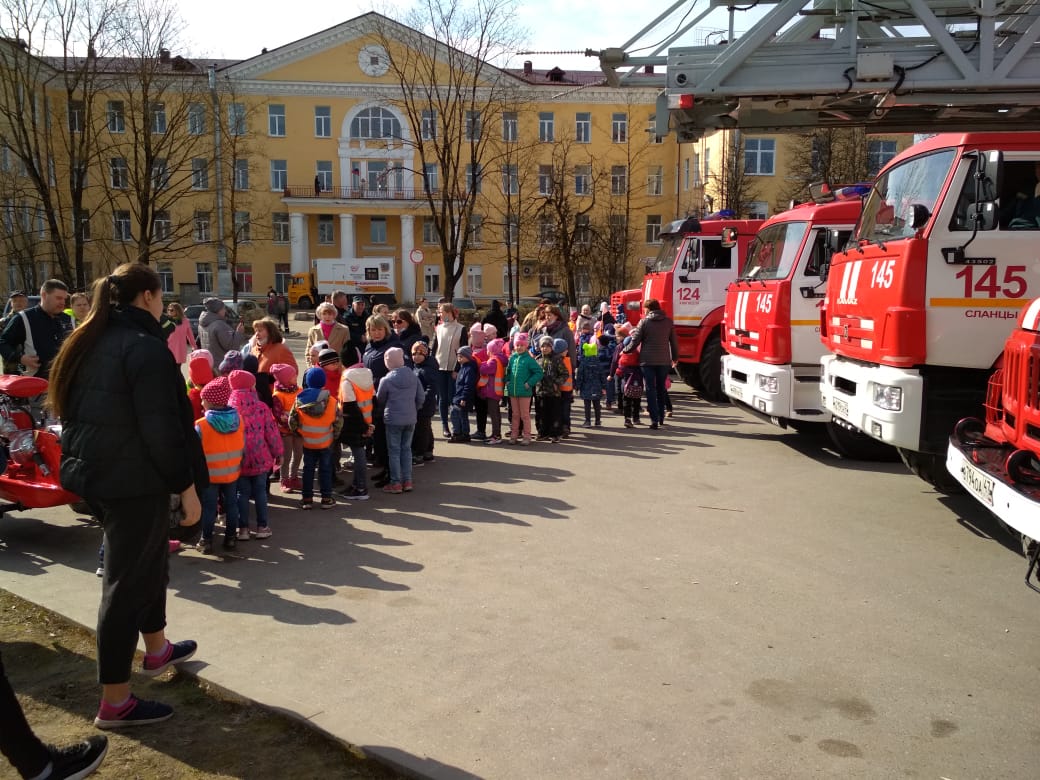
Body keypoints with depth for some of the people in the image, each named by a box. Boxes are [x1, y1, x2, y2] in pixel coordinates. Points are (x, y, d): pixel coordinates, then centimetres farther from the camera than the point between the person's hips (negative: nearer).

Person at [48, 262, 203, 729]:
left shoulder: (87, 342, 11)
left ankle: (157, 650, 40)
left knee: (148, 561, 24)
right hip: (133, 479, -9)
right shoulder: (144, 346, -17)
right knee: (126, 582, -1)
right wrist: (186, 486, -15)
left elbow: (73, 411, 18)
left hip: (93, 472, 9)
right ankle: (114, 703, 8)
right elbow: (161, 429, -22)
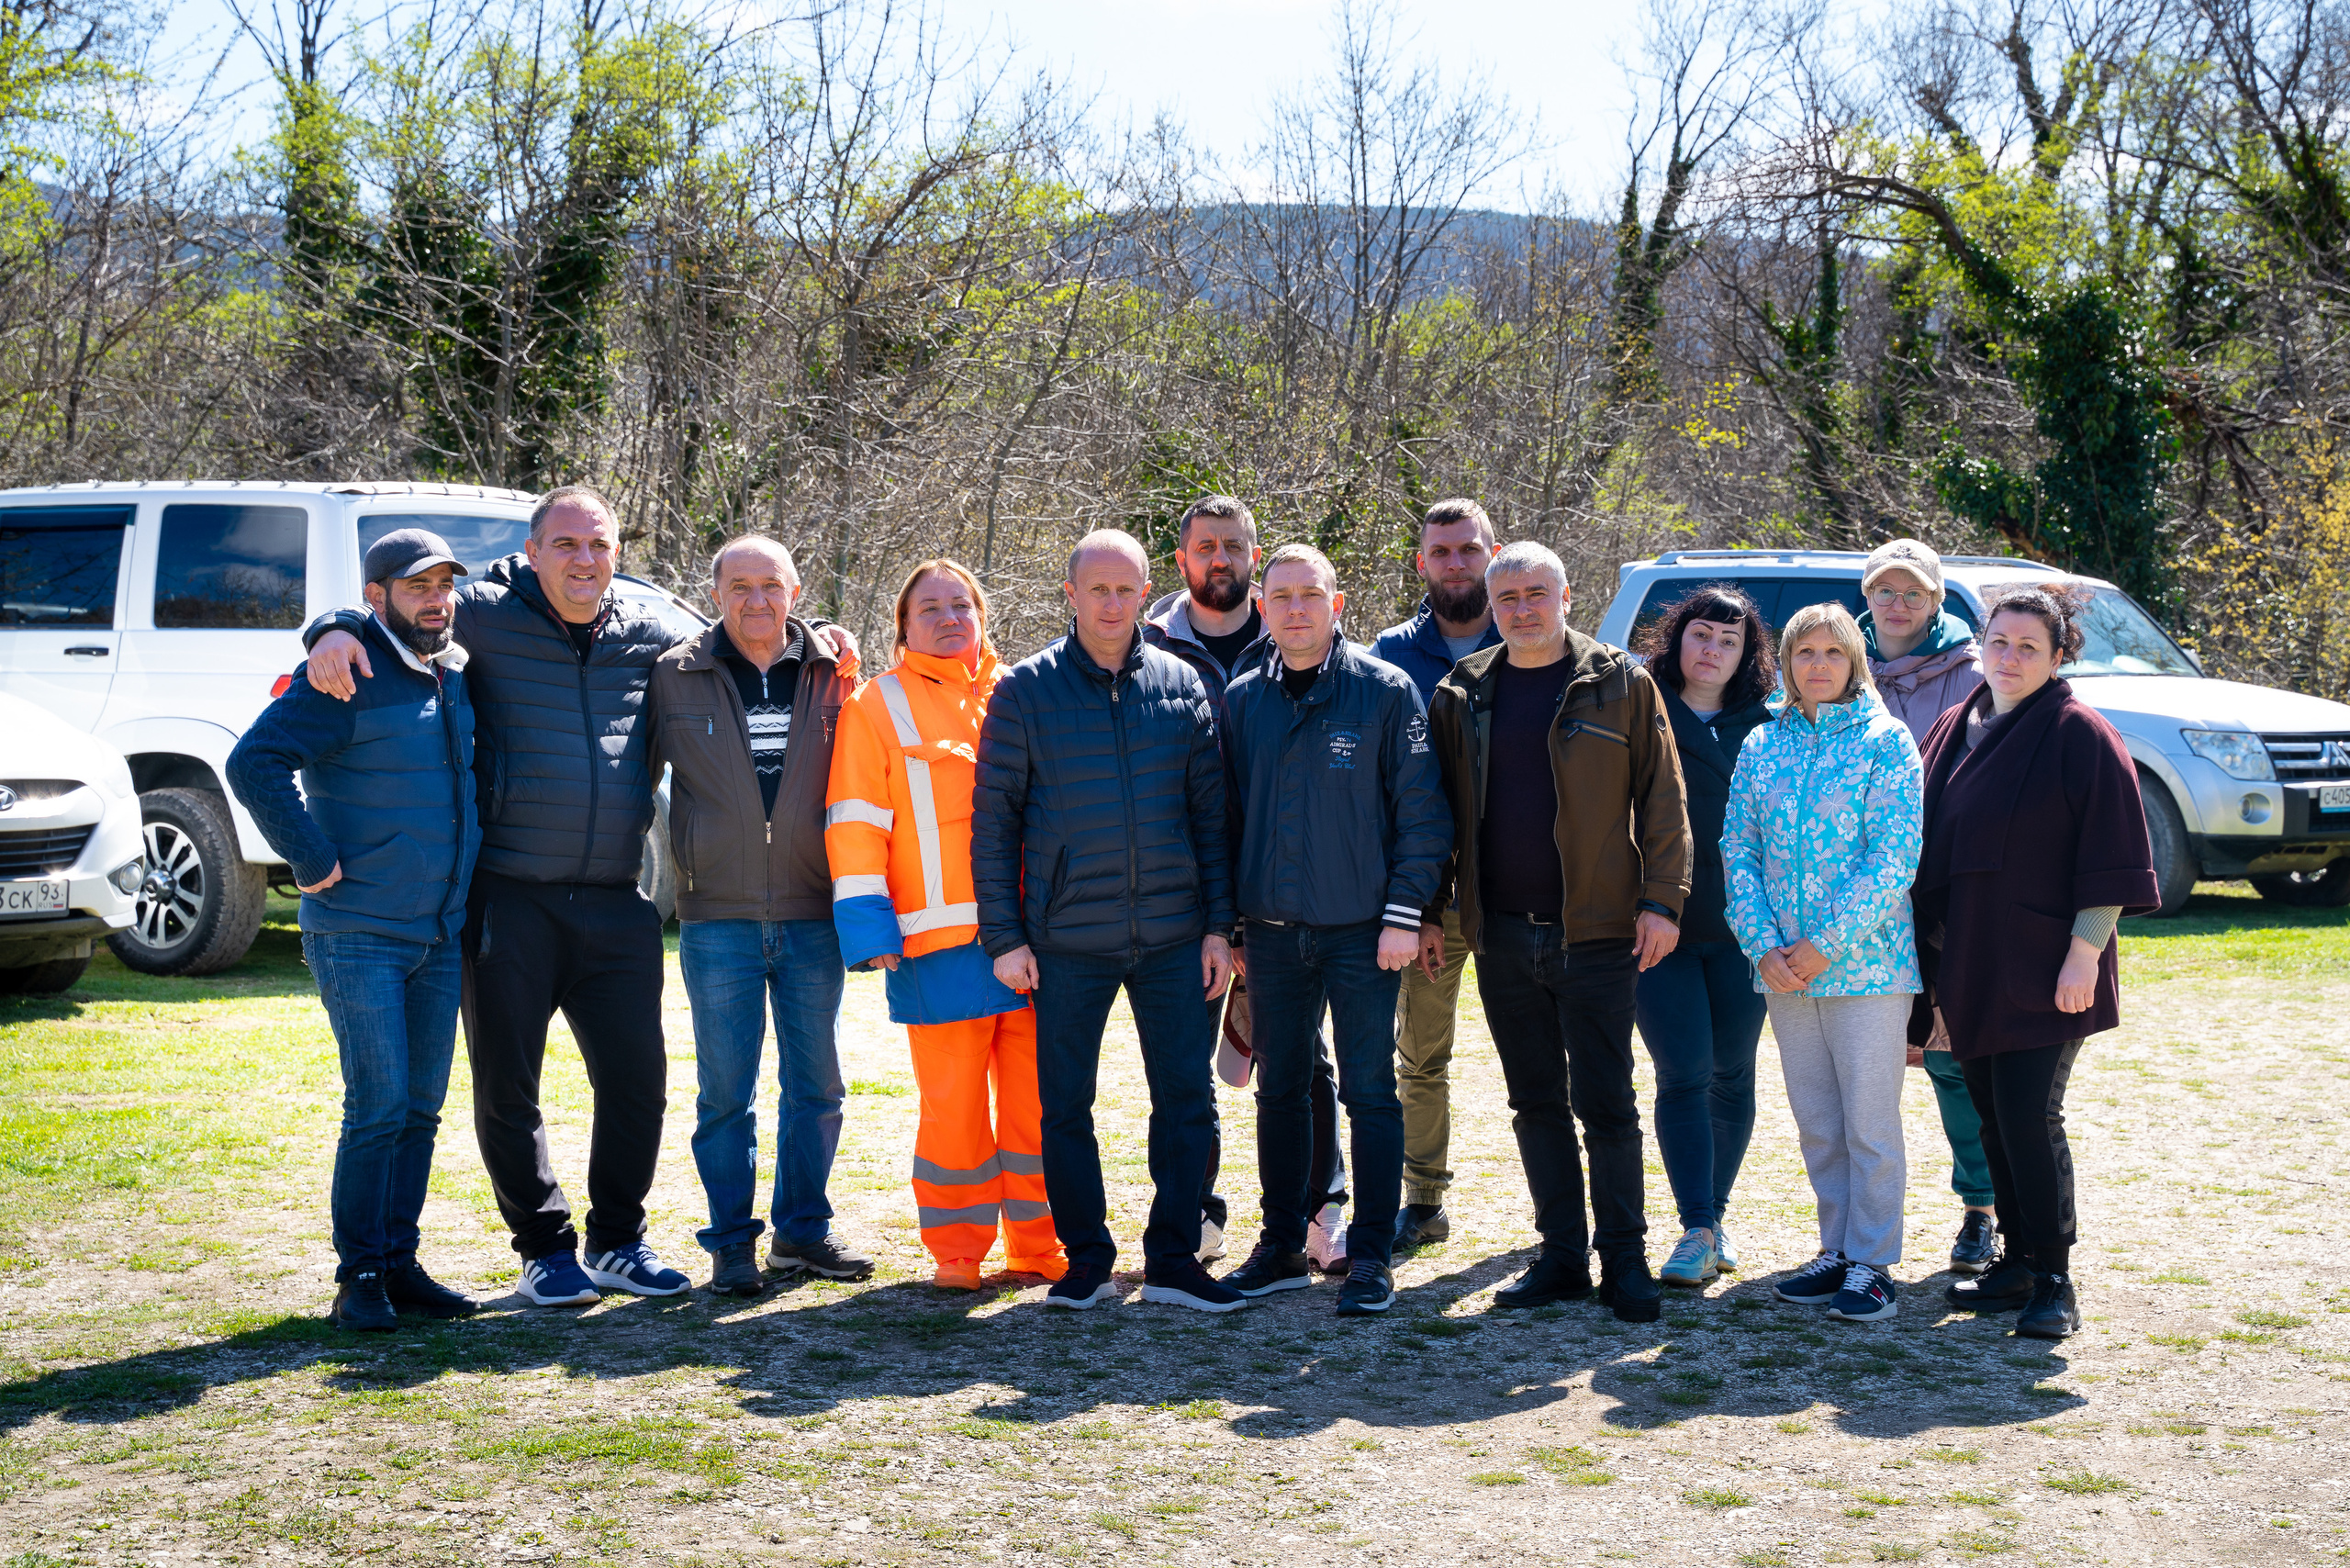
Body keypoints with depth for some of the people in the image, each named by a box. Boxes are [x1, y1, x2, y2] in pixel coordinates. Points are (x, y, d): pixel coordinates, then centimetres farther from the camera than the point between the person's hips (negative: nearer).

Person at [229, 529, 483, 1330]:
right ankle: (360, 1275, 1)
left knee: (422, 1106, 8)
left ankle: (399, 1263, 17)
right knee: (379, 1105, -9)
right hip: (358, 933, -7)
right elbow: (254, 762, -21)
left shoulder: (458, 674, 11)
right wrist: (313, 862, -19)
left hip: (440, 934, 7)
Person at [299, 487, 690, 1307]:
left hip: (615, 904, 3)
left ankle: (618, 1242, 23)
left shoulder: (648, 640, 10)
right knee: (506, 1086, 4)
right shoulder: (484, 617, -1)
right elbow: (382, 606, 3)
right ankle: (545, 1249, 19)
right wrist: (335, 630, -19)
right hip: (510, 899, -3)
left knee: (637, 1080, 6)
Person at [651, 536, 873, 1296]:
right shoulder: (675, 677, 1)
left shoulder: (831, 672, 5)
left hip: (812, 915, 2)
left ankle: (803, 1229, 22)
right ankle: (732, 1242, 12)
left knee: (816, 1084, 9)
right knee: (726, 1090, 1)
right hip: (717, 918, -2)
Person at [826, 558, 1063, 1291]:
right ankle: (956, 1251, 11)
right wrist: (868, 927, -9)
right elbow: (854, 825, 1)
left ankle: (1039, 1244, 16)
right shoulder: (879, 706, 6)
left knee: (1037, 1098, 5)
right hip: (941, 939, -3)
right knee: (953, 1102, -1)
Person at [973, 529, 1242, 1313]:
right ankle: (1087, 1260, 18)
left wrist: (1218, 924, 2)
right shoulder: (1026, 690, 0)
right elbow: (993, 820, 1)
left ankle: (1171, 1260, 14)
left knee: (1186, 1098, 3)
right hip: (1067, 938, -2)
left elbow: (1210, 813, 8)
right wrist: (1003, 934, -5)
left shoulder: (1181, 686, 6)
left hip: (1174, 934, 2)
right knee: (1065, 1105, 4)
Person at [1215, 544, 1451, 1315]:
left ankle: (1370, 1257, 7)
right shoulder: (1243, 700, 8)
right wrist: (1229, 924, 9)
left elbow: (1422, 812, -4)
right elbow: (1227, 817, 13)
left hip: (1362, 931, -4)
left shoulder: (1386, 692, -3)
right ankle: (1282, 1245, 21)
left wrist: (1403, 914, -10)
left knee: (1370, 1092, 0)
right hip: (1273, 931, 4)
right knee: (1280, 1091, 10)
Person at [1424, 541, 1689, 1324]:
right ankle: (1561, 1256, 18)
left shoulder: (1619, 684, 0)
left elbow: (1662, 799, -1)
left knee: (1605, 1104, -2)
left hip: (1595, 933, -3)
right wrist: (1429, 910, 9)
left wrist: (1661, 902, -8)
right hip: (1501, 935, 4)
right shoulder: (1464, 694, 8)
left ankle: (1624, 1259, 9)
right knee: (1536, 1104, 10)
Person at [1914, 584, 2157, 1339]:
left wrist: (2084, 951, -15)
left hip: (2043, 969, -7)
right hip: (1972, 967, 7)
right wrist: (1936, 952, 14)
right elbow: (1929, 840, 18)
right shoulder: (1954, 731, 12)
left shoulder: (2080, 735, -8)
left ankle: (2054, 1279, 0)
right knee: (1993, 1118, 11)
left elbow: (2111, 855, -10)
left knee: (2030, 1119, -9)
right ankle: (2018, 1260, 22)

------------------------------------------------------------------------

• **Problem requirements**: Copy exactly, without pictures, the lines above from the one with "left shoulder: (87, 342, 11)" down to the one with "right wrist: (1229, 924, 9)", inclusive.

• **Exercise output**:
left shoulder: (87, 342, 11)
left ankle: (157, 650, 40)
left knee: (148, 561, 24)
right hip: (133, 479, -9)
right shoulder: (144, 346, -17)
right knee: (126, 582, -1)
right wrist: (186, 486, -15)
left elbow: (73, 411, 18)
left hip: (93, 472, 9)
right ankle: (114, 703, 8)
right elbow: (161, 429, -22)
Body keypoints with depth for some of the people in the image, each named by a box. Boxes are [x1, y1, x2, y2] in pixel coordinates. Points are (x, y, d): pixel coordinates, then centimetres farther from the camera than the point between the person's hips (negative: nearer).

Person at [229, 529, 483, 1330]:
right ankle: (360, 1275, 1)
left knee: (422, 1106, 8)
left ankle: (399, 1263, 17)
right knee: (379, 1105, -9)
right hip: (358, 933, -7)
right elbow: (254, 762, -21)
left shoulder: (458, 674, 11)
right wrist: (313, 862, -19)
left hip: (440, 934, 7)
Person at [299, 487, 690, 1307]:
left hip: (615, 904, 3)
left ankle: (618, 1242, 23)
left shoulder: (648, 640, 10)
right knee: (506, 1086, 4)
right shoulder: (484, 617, -1)
right elbow: (382, 606, 3)
right ankle: (545, 1249, 19)
right wrist: (335, 630, -19)
right hip: (510, 899, -3)
left knee: (637, 1080, 6)
Person at [651, 536, 873, 1296]:
right shoulder: (675, 677, 1)
left shoulder: (831, 672, 5)
left hip: (812, 915, 2)
left ankle: (803, 1229, 22)
right ankle: (732, 1242, 12)
left knee: (816, 1084, 9)
right knee: (726, 1090, 1)
right hip: (717, 918, -2)
Person at [826, 558, 1063, 1291]:
right ankle: (956, 1251, 11)
right wrist: (868, 927, -9)
right elbow: (854, 825, 1)
left ankle: (1039, 1244, 16)
right shoulder: (879, 706, 6)
left knee: (1037, 1098, 5)
right hip: (941, 939, -3)
right knee: (953, 1102, -1)
Person at [973, 529, 1242, 1313]:
right ankle: (1087, 1260, 18)
left wrist: (1218, 924, 2)
right shoulder: (1026, 690, 0)
right elbow: (993, 820, 1)
left ankle: (1171, 1260, 14)
left knee: (1186, 1098, 3)
right hip: (1067, 938, -2)
left elbow: (1210, 813, 8)
right wrist: (1003, 934, -5)
left shoulder: (1181, 686, 6)
left hip: (1174, 934, 2)
right knee: (1065, 1105, 4)
Person at [1215, 544, 1451, 1315]:
left ankle: (1370, 1257, 7)
right shoulder: (1243, 700, 8)
right wrist: (1229, 924, 9)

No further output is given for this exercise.